Work required: Transcribe the entries below exactly from their first line through the line containing "onderzoeken hoe je die doelgroep kunt", and let no picture into the copy.

((

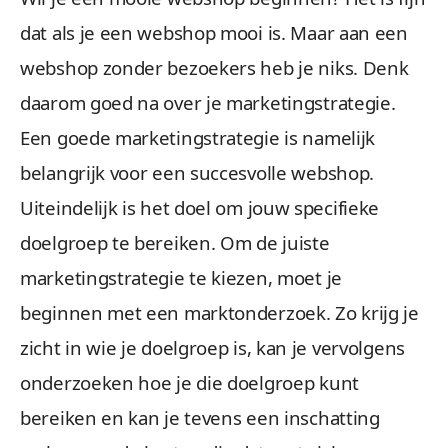
dat als je een webshop mooi is. Maar aan een
webshop zonder bezoekers heb je niks. Denk
daarom goed na over je marketingstrategie.
Een goede marketingstrategie is namelijk
belangrijk voor een succesvolle webshop.
Uiteindelijk is het doel om jouw specifieke
doelgroep te bereiken. Om de juiste
marketingstrategie te kiezen, moet je
beginnen met een marktonderzoek. Zo krijg je
zicht in wie je doelgroep is, kan je vervolgens
onderzoeken hoe je die doelgroep kunt
bereiken en kan je tevens een inschatting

))

Written response:
dat als je een webshop mooi is. Maar aan een
webshop zonder bezoekers heb je niks. Denk
daarom goed na over je marketingstrategie.
Een goede marketingstrategie is namelijk
belangrijk voor een succesvolle webshop.
Uiteindelijk is het doel om jouw specifieke
doelgroep te bereiken. Om de juiste
marketingstrategie te kiezen, moet je
beginnen met een marktonderzoek. Zo krijg je
zicht in wie je doelgroep is, kan je vervolgens
onderzoeken hoe je die doelgroep kunt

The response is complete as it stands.